> **Extract provided**:
In fact, it came as a shock when in 2019, the whole country, including the government celebrated the revelation that modern history traced back to Botswana.

The indigenous peoples’ in Botswana have been the least regarded, with efforts by government to resettle the people, going as far as not providing water in their settlements.

The Ogiek inhabit the Mau forests of central Rift Valley of Kenya.  A people of antiquity as they are, the Ogiek have, over a period of many years, lost their land to many processes.

One such process was the declaration of their ancestral land as forest reserves, leading to wanton destruction of the natural forest, and the replacement of the forest cover with exotic conifer plantations. Social, political and environmental changes in

Kenya have invariably and considerably affected and specifically disrupted the connection of the people and their ancestral land, lifestyle and livelihoods.  The indigenous people of Namibia, the San, Nama, Ovahimba, Ovazemba, Ovatjimba and Ovatwa represent about 8% of the country’s total population. History, for this community led to a loss of social relations that had sustained their culture and identity.

This compelled the peoples to choose identities as defined by others who are not themselves.

This was disruptive to the harmonious ways in which the people lived with nature. To reclaim their land, structures of organisation, strange to the peoples themselves, were imposed, obliging them to portray themselves as essentialised cohesive indigenous peoples.

About 10 months ago, in October 2019, the world nearly came to a halt when the Amazon rainforest forest burnt up a storm. Many were concerned about the burning beauty and how the fires would affect Peru and Brazil’s economy, trying to find someone to blame, from the Trump administration, to Non-governmental organisations, to the soy producers in the agricultural businesses in the area.

In all this upheaval, not many people paused to consider the people to whom the rainforest is home – the “uncontacted tribes” (as they are popularly known). There are an estimated 20 million people in eight Amazon countries, who are presently known as “indigenous persons.” The rainforest fires threatened the sacred ways of life of these people, threatening extinction of it.

These are a people who, for many years, have struggled for survival against the rush for gold in their land, made to compete, in importance, with natural resources.

In Australia, where the indigenous persons have managed to maintain their hunter-gatherer lifestyle into present day, there are about 200 different Aboriginal languages and hundreds of dialects were spoken by the indigenous persons for many years.

The groups, largely language-named, were neither political nor economic entities, ground their identity in much more locally oriented affiliations and memberships.

With a history marred with a cultural erosion, whose trauma still resonates in the present day, the forced assimilation remains the most significant episodic and possibly even epic reference point of these peoples’ forgotten suffering.

It is with interest that one observes that the world’s indigenous peoples occupy the parts of our world which are still as beautiful as I can only imagine paradise is, untouched. It is no mistake that those who are able to resist coloniality are also preservers of nature.

They have stood against capitalism, moderinsation and ideas of good wealth and health, despite great opposition. In a world where efforts are aimed at acquiring more knowledge, acquiring more wealth, this is a call to pause to think, where are you going?

In a world in a constant effort to find itself and relate to the richness of its history, we should, as a matter of fact, honour and celebrate our indigenous peoples.

> **Exercise data**:
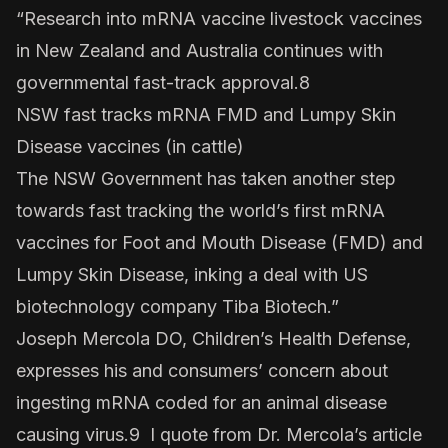
“Research into mRNA vaccine livestock vaccines
in New Zealand and Australia continues with
governmental fast-track approval.8
NSW fast tracks mRNA FMD and Lumpy Skin
Disease vaccines (in cattle)
The NSW Government has taken another step
towards fast tracking the world’s first mRNA
vaccines for Foot and Mouth Disease (FMD) and
Lumpy Skin Disease, inking a deal with US
biotechnology company
Tiba Biotech
.”
Joseph Mercola DO, Children’s Health Defense,
expresses his and consumers’ concern about
ingesting mRNA coded for an animal disease
causing virus.9 I quote from Dr. Mercola’s article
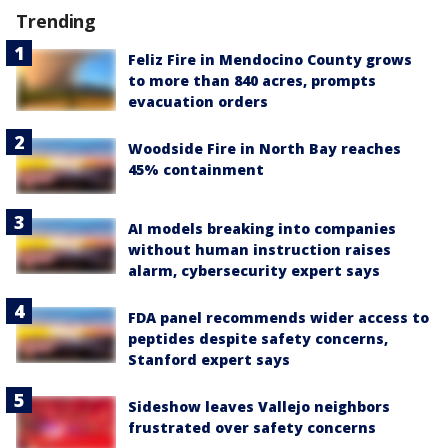
Trending
Feliz Fire in Mendocino County grows
to more than 840 acres, prompts
evacuation orders
Woodside Fire in North Bay reaches
45% containment
AI models breaking into companies
without human instruction raises
alarm, cybersecurity expert says
FDA panel recommends wider access to
peptides despite safety concerns,
Stanford expert says
Sideshow leaves Vallejo neighbors
frustrated over safety concerns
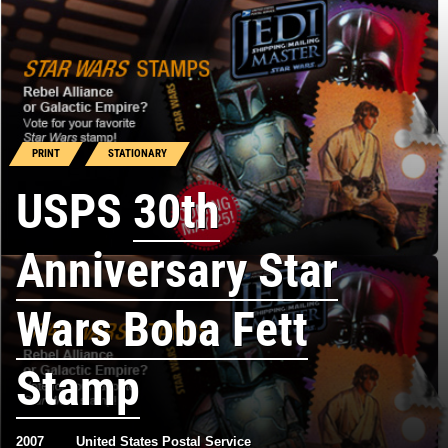
PRINT
STATIONARY
USPS
30th
Anniversary Star
Wars Boba Fett
Stamp
2007
United States Postal Service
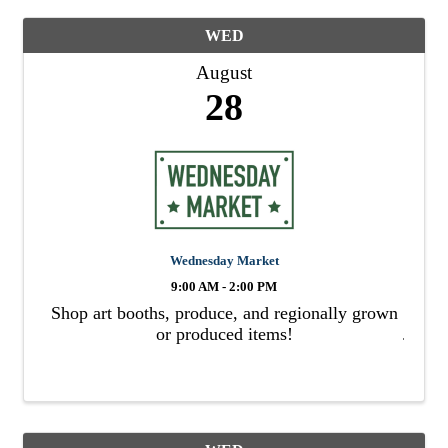
WED
August
28
Wednesday Market
9:00 AM - 2:00 PM
Shop art booths, produce, and regionally grown
or produced items!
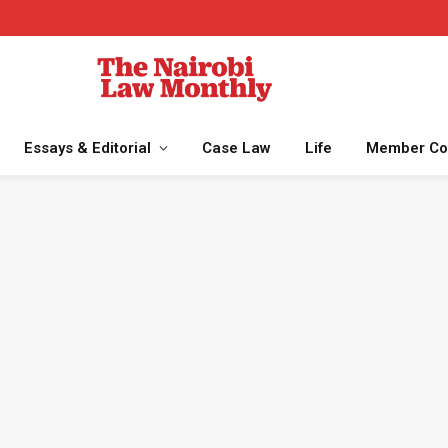
Essays & Editorial
Case Law
Life
Member Co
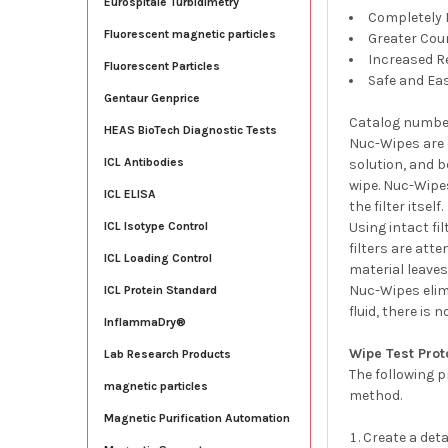
Eurospitale Turbidimetry
Completely 
Fluorescent magnetic particles
Greater Coun
Increased Re
Fluorescent Particles
Safe and Ea
Gentaur Genprice
Catalog numbe
HEAS BioTech Diagnostic Tests
Nuc-Wipes are 
ICL Antibodies
solution, and 
wipe. Nuc-Wipes
ICL ELISA
the filter itself.
Using intact fi
ICL Isotype Control
filters are att
ICL Loading Control
material leaves
Nuc-Wipes elimi
ICL Protein Standard
fluid, there is
InflammaDry®
Wipe Test Prot
Lab Research Products
The following p
magnetic particles
method.
Magnetic Purification Automation
Create a det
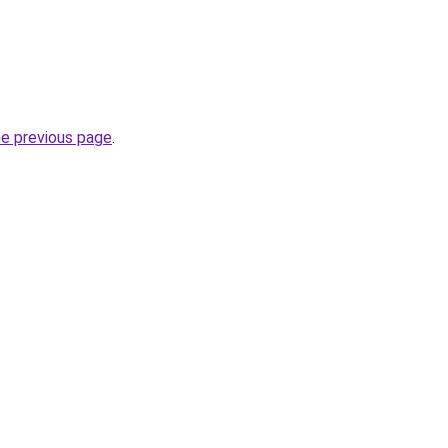
he previous page
.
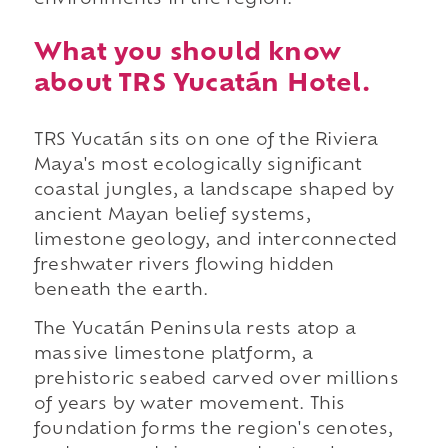
What you should know
about TRS Yucatán Hotel.
TRS Yucatán sits on one of the Riviera
Maya's most ecologically significant
coastal jungles, a landscape shaped by
ancient Mayan belief systems,
limestone geology, and interconnected
freshwater rivers flowing hidden
beneath the earth.
The Yucatán Peninsula rests atop a
massive limestone platform, a
prehistoric seabed carved over millions
of years by water movement. This
foundation forms the region's cenotes,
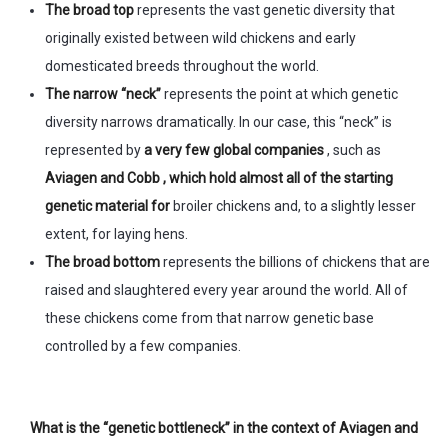
The broad top
represents the vast genetic diversity that
originally existed between wild chickens and early
domesticated breeds throughout the world.
The narrow “neck”
represents the point at which genetic
diversity narrows dramatically. In our case, this “neck” is
represented by
a very few global companies
, such as
Aviagen and Cobb , which hold almost all of the starting
genetic material for
broiler chickens and, to a slightly lesser
extent, for laying hens.
The broad bottom
represents the billions of chickens that are
raised and slaughtered every year around the world. All of
these chickens come from that narrow genetic base
controlled by a few companies.
What is the “genetic bottleneck” in the context of Aviagen and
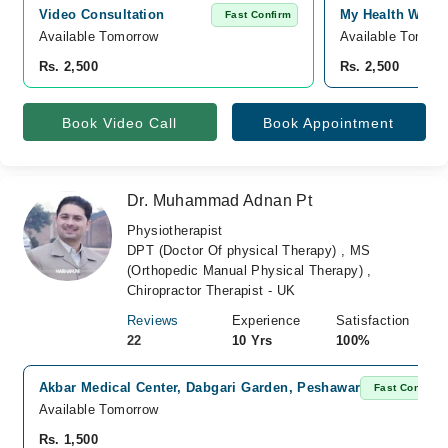
Video Consultation
My Health Well
Fast Confirm
Available Tomorrow 
Available Tomorr
Rs. 2,500
Rs. 2,500
Book Video Call
Book Appointment
Dr. Muhammad Adnan Pt
Physiotherapist
DPT (Doctor Of physical Therapy) , MS
(Orthopedic Manual Physical Therapy) ,
Chiropractor Therapist - UK
Reviews
Experience
Satisfaction
22
10 Yrs
100%
Akbar Medical Center, Dabgari Garden, Peshawar
Fast Confirm
Available Tomorrow
Rs. 1,500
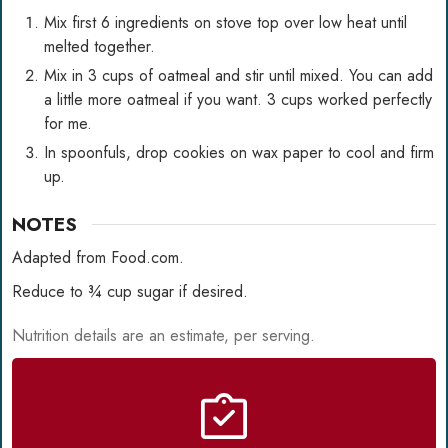
Mix first 6 ingredients on stove top over low heat until
melted together.
Mix in 3 cups of oatmeal and stir until mixed. You can add
a little more oatmeal if you want. 3 cups worked perfectly
for me.
In spoonfuls, drop cookies on wax paper to cool and firm
up.
NOTES
Adapted from Food.com.
Reduce to ¾ cup sugar if desired.
Nutrition details are an estimate, per serving.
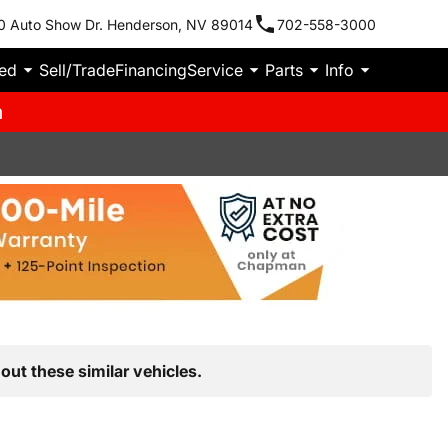
0 Auto Show Dr. Henderson, NV 89014
702-558-3000
ied
Sell/Trade
Financing
Service
Parts
Info
m
out these similar vehicles.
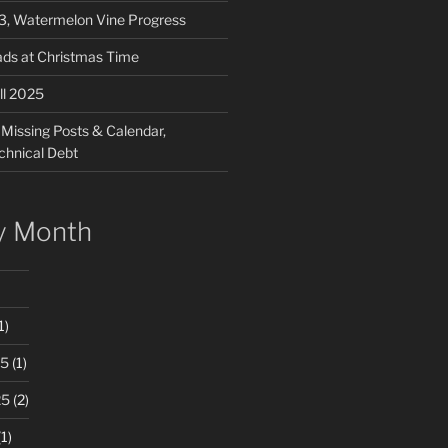
03, Watermelon Vine Progress
ads at Christmas Time
ll 2025
 Missing Posts & Calendar,
chnical Debt
y Month
1)
25
(1)
25
(2)
1)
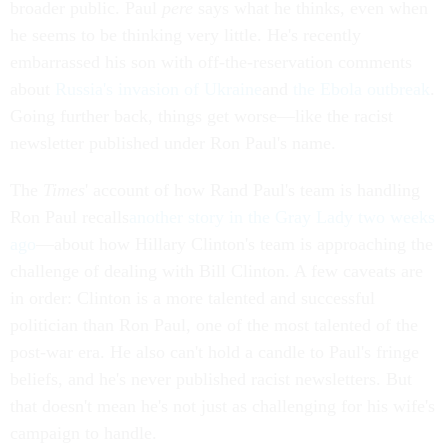
broader public. Paul
pere
says what he thinks, even when
he seems to be thinking very little. He's recently
embarrassed his son with off-the-reservation comments
about
Russia's invasion of Ukraine
and
the Ebola outbreak
.
Going further back, things get worse—like the racist
newsletter published under Ron Paul's name.
The
Times
' account of how Rand Paul's team is handling
Ron Paul recalls
another story in the Gray Lady two weeks
ago
—about how Hillary Clinton's team is approaching the
challenge of dealing with Bill Clinton. A few caveats are
in order: Clinton is a more talented and successful
politician than Ron Paul, one of the most talented of the
post-war era. He also can't hold a candle to Paul's fringe
beliefs, and he's never published racist newsletters. But
that doesn't mean he's not just as challenging for his wife's
campaign to handle.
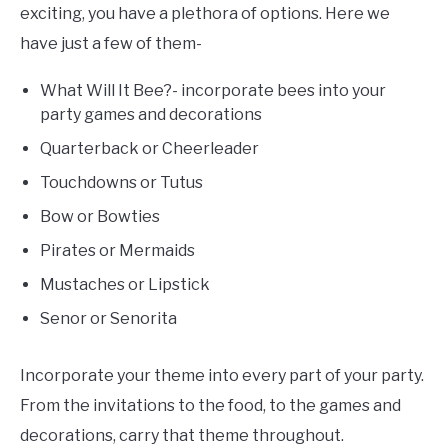
exciting, you have a plethora of options. Here we
have just a few of them-
What Will It Bee?- incorporate bees into your
party games and decorations
Quarterback or Cheerleader
Touchdowns or Tutus
Bow or Bowties
Pirates or Mermaids
Mustaches or Lipstick
Senor or Senorita
Incorporate your theme into every part of your party.
From the invitations to the food, to the games and
decorations, carry that theme throughout.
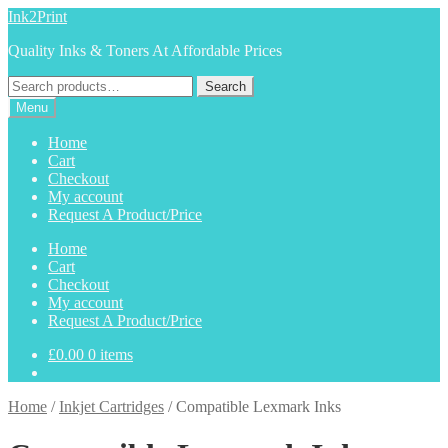
Skip
Skip
Ink2Print
to
to
Quality Inks & Toners At Affordable Prices
navigation
content
Search
Search
for:
Menu
Home
Cart
Checkout
My account
Request A Product/Price
Home
Cart
Checkout
My account
Request A Product/Price
£
0.00
0 items
Home
/
Inkjet Cartridges
/
Compatible Lexmark Inks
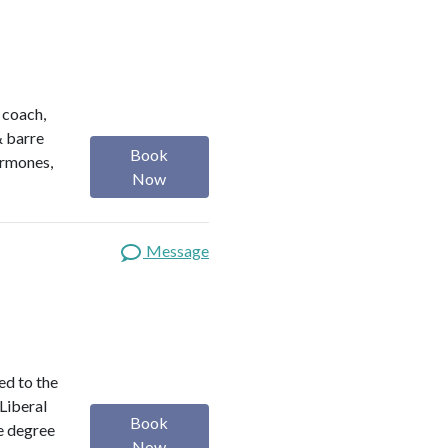
h coach,
& barre
Book
ormones,
Now
Message
ed to the
 Liberal
Book
e degree
Now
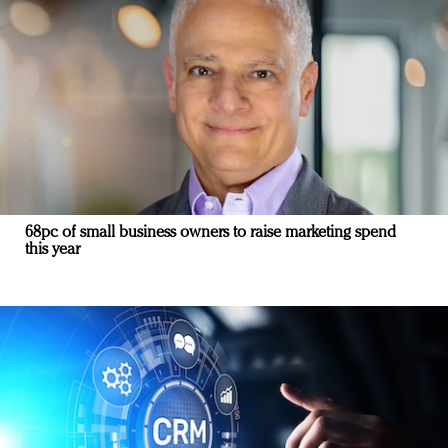
68pc of small business owners to raise marketing spend
this year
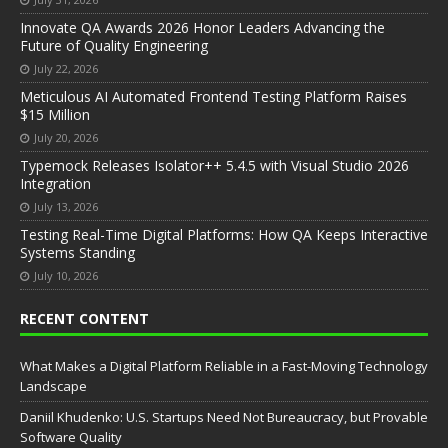
Innovate QA Awards 2026 Honor Leaders Advancing the
Future of Quality Engineering
July 22, 2026
Meticulous AI Automated Frontend Testing Platform Raises
$15 Million
July 20, 2026
Typemock Releases Isolator++ 5.4.5 with Visual Studio 2026
Integration
July 13, 2026
Testing Real-Time Digital Platforms: How QA Keeps Interactive
Systems Standing
July 10, 2026
RECENT CONTENT
What Makes a Digital Platform Reliable in a Fast-Moving Technology
Landscape
Daniil Khudenko: U.S. Startups Need Not Bureaucracy, but Provable
Software Quality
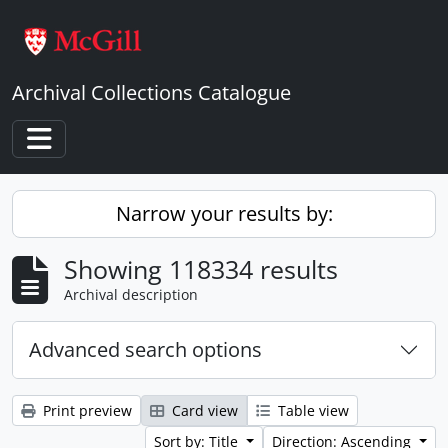
Skip to main content
Archival Collections Catalogue
Toggle navigation
Narrow your results by:
Showing 118334 results
Archival description
Advanced search options
Print preview
Card view
Table view
Sort by: Title
Direction: Ascending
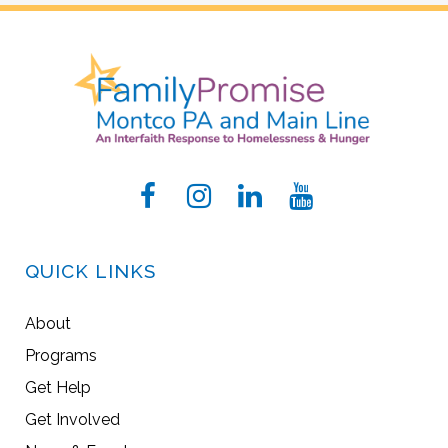
QUICK LINKS
About
Programs
Get Help
Get Involved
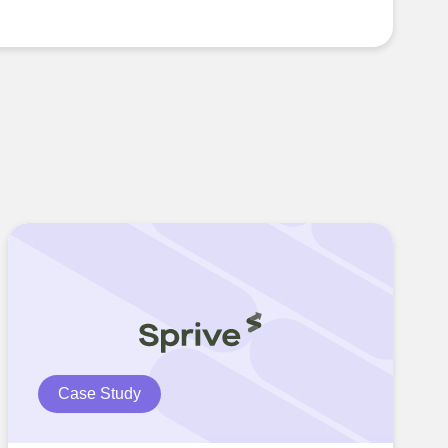
Case Study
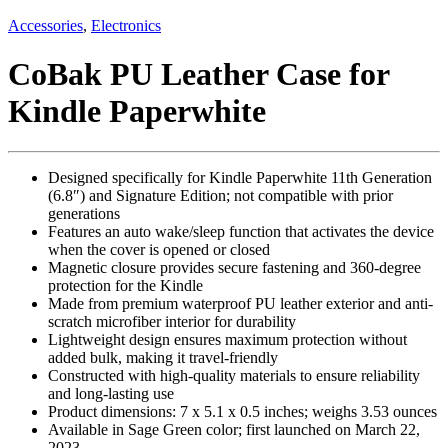
Accessories
,
Electronics
CoBak PU Leather Case for
Kindle Paperwhite
Designed specifically for Kindle Paperwhite 11th Generation
(6.8″) and Signature Edition; not compatible with prior
generations
Features an auto wake/sleep function that activates the device
when the cover is opened or closed
Magnetic closure provides secure fastening and 360-degree
protection for the Kindle
Made from premium waterproof PU leather exterior and anti-
scratch microfiber interior for durability
Lightweight design ensures maximum protection without
added bulk, making it travel-friendly
Constructed with high-quality materials to ensure reliability
and long-lasting use
Product dimensions: 7 x 5.1 x 0.5 inches; weighs 3.53 ounces
Available in Sage Green color; first launched on March 22,
2023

> **Work instructions**:
Copy the essay on indigenous peoples starting at "One such process" and ending at "culture and identity.". Swap "conifer" for "pine".

> **Solved exercise**:
One such process was the declaration of their ancestral land as forest reserves, leading to wanton destruction of the natural forest, and the replacement of the forest cover with exotic pine plantations. Social, political and environmental changes in

Kenya have invariably and considerably affected and specifically disrupted the connection of the people and their ancestral land, lifestyle and livelihoods.  The indigenous people of Namibia, the San, Nama, Ovahimba, Ovazemba, Ovatjimba and Ovatwa represent about 8% of the country’s total population. History, for this community led to a loss of social relations that had sustained their culture and identity.